10th Aug 2009 11:52
CAPCON HOLDINGS PLC
("Capcon")
Independent Director recommends acceptance of Offer by Paul Jackson
10 August 2009
Capcon has today published a circular to shareholders (the "Circular") in which the independent director of Capcon, having been so advised by CV Capital LLP, has recommended that, in the absence of a higher cash offer, Capcon shareholders accept the offer from Paul Jackson (the "Offer") which was formally made on 28 July 2009 on the following basis:
for each ordinary share of 1p in the capital of Capcon: 6p in cash.
The Circular to Capcon shareholders is available to be viewed and downloaded at the Company's website at http://www.capconplc.com/investors/downloads/financial-releases/Circular-Aug-09-Response-to-Offer-by-Paul-Jackson.pdf and will continue to be made available at that website, free of charge, until the Offer closes.
A letter notifying shareholders of the location of the website at which the Circular may be viewed and/or downloaded will be posted today to shareholders of the Company and, for information only, to holders of options over Capcon Shares.
Shareholders of the Company may request a hard copy of the Circular, and any information incorporated into it by reference to another source, in hard copy form by writing to Alex Borrelli at Capcon Holdings plc, Atrium Business Centre, Curtis Road, Dorking, Surrey, RH4 1XA or by telephone on 0870 0675050 or, if calling from outside the UK, on +44 870 0675050 between 9.00am and 5.00pm (London time) Monday to Friday (except UK public holidays). A hard copy of the Circular will not be sent to shareholders of the Company unless they so request it.
Shareholders wishing to accept the Offer should refer to the offer document published on 28 July 2009, which provides information about the procedure for acceptance of the Offer and which may be viewed and/or downloaded at:
www.vantisplc.com/ClientRegulatoryAnnouncements
Enquiries:
Capcon Holdings plc 07747 020 600
Alex Borrelli
CV Capital LLP 0207 509 9318
Jason Metcalf
Ralph O'Beirne
Dealing Disclosure Requirements
Under the provisions of Rule 8.3 of the City Code on Takeovers and Mergers (the 'Code'), if any person is, or becomes, 'interested' (directly or indirectly) in 1% or more of any class of 'relevant securities' of Capcon Holdings plc all dealings in any relevant securities of that company (including by means of an option in respect of, or a derivative referenced to, any such 'relevant securities') must be publicly disclosed by no later than 3:30 pm (London time) on the London business day following the date of the relevant transaction. This requirement will continue until the date on which the offer becomes, or is declared, unconditional as to acceptances, lapses or is otherwise withdrawn or on which the 'offer period' otherwise ends. If two or more persons act together pursuant to an agreement or understanding, whether formal or informal, to acquire an 'interest' in 'relevant securities' of Capcon Holdings plc, they will be deemed to be a single person for the purposes of Rule 8.3.
Under the provisions of Rule 8.1 of the Code, all 'dealings' in 'relevant securities' of Capcon Holdings plc or by any of its respective 'associates', must be disclosed by no later than 12:00 noon (London time) on the London business day following the date of the relevant transaction.
A disclosure table, giving details of the companies in whose 'relevant securities' 'dealings' should be disclosed, and the number of such securities in issue, can be found on the Takeover Panel's website at www.thetakeoverpanel.org.uk.
'Interests in securities' arise, in summary, when a person has long economic exposure, whether conditional or absolute, to changes in the price of securities. In particular, a person will be treated as having an 'interest' by virtue of the ownership or control of securities, or by virtue of any option in respect of, or derivative referenced to, securities.
Terms in quotation marks are defined in the Code, which can also be found on the Panel's website. If you are in any doubt as to whether or not you are required to disclose a 'dealing' under Rule 8, you should consult the Panel.
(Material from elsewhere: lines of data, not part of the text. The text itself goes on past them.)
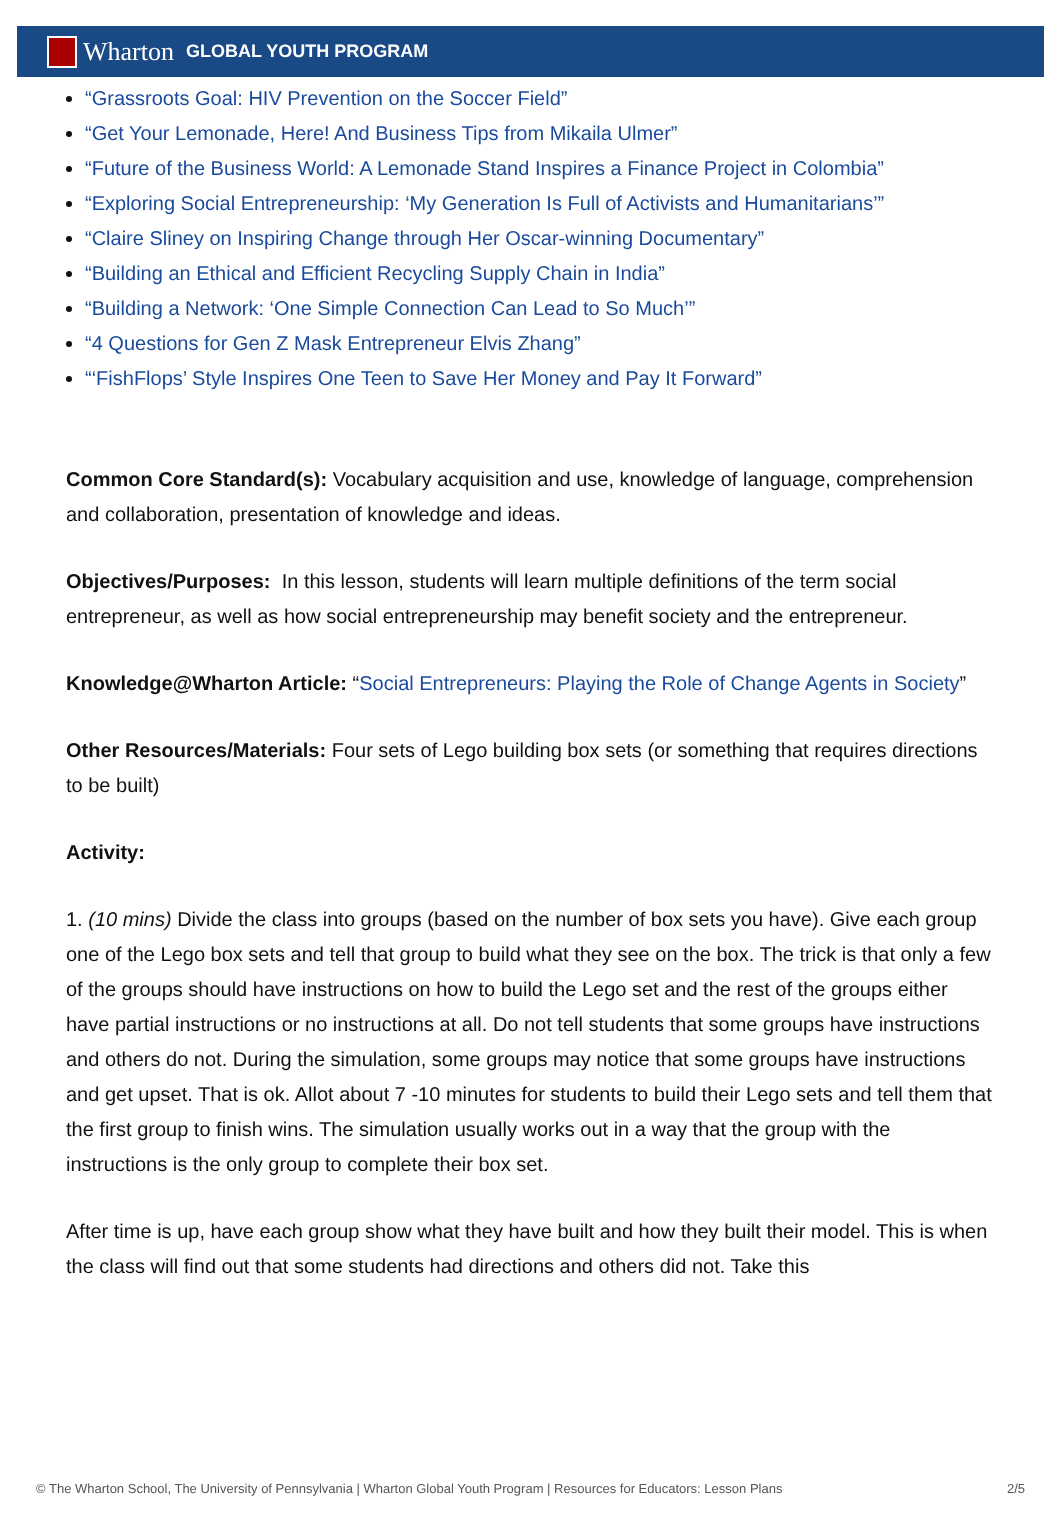Wharton GLOBAL YOUTH PROGRAM
“Grassroots Goal: HIV Prevention on the Soccer Field”
“Get Your Lemonade, Here! And Business Tips from Mikaila Ulmer”
“Future of the Business World: A Lemonade Stand Inspires a Finance Project in Colombia”
“Exploring Social Entrepreneurship: ‘My Generation Is Full of Activists and Humanitarians’”
“Claire Sliney on Inspiring Change through Her Oscar-winning Documentary”
“Building an Ethical and Efficient Recycling Supply Chain in India”
“Building a Network: ‘One Simple Connection Can Lead to So Much’”
“4 Questions for Gen Z Mask Entrepreneur Elvis Zhang”
“‘FishFlops’ Style Inspires One Teen to Save Her Money and Pay It Forward”
Common Core Standard(s): Vocabulary acquisition and use, knowledge of language, comprehension and collaboration, presentation of knowledge and ideas.
Objectives/Purposes: In this lesson, students will learn multiple definitions of the term social entrepreneur, as well as how social entrepreneurship may benefit society and the entrepreneur.
Knowledge@Wharton Article: “Social Entrepreneurs: Playing the Role of Change Agents in Society”
Other Resources/Materials: Four sets of Lego building box sets (or something that requires directions to be built)
Activity:
1. (10 mins) Divide the class into groups (based on the number of box sets you have). Give each group one of the Lego box sets and tell that group to build what they see on the box. The trick is that only a few of the groups should have instructions on how to build the Lego set and the rest of the groups either have partial instructions or no instructions at all. Do not tell students that some groups have instructions and others do not. During the simulation, some groups may notice that some groups have instructions and get upset. That is ok. Allot about 7 -10 minutes for students to build their Lego sets and tell them that the first group to finish wins. The simulation usually works out in a way that the group with the instructions is the only group to complete their box set.
After time is up, have each group show what they have built and how they built their model. This is when the class will find out that some students had directions and others did not. Take this
© The Wharton School, The University of Pennsylvania | Wharton Global Youth Program | Resources for Educators: Lesson Plans 2/5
CV Capital LLP, which is authorised and regulated in the United Kingdom by the Financial Services Authority, is acting exclusively for Capcon Holdings plc and no one else in connection with the Offer and, accordingly, will not be responsible to anyone other than Capcon Holdings plc for providing the protections offered to clients of CV Capital LLP or for providing advice in relation to the Offer, the contents of this announcement, or any transaction, arrangement or matter referred to herein. No representation or warranty, express or implied, is made by CV Capital LLP as to any of the contents of this document (without limiting the statutory rights of any person to whom this document is issued).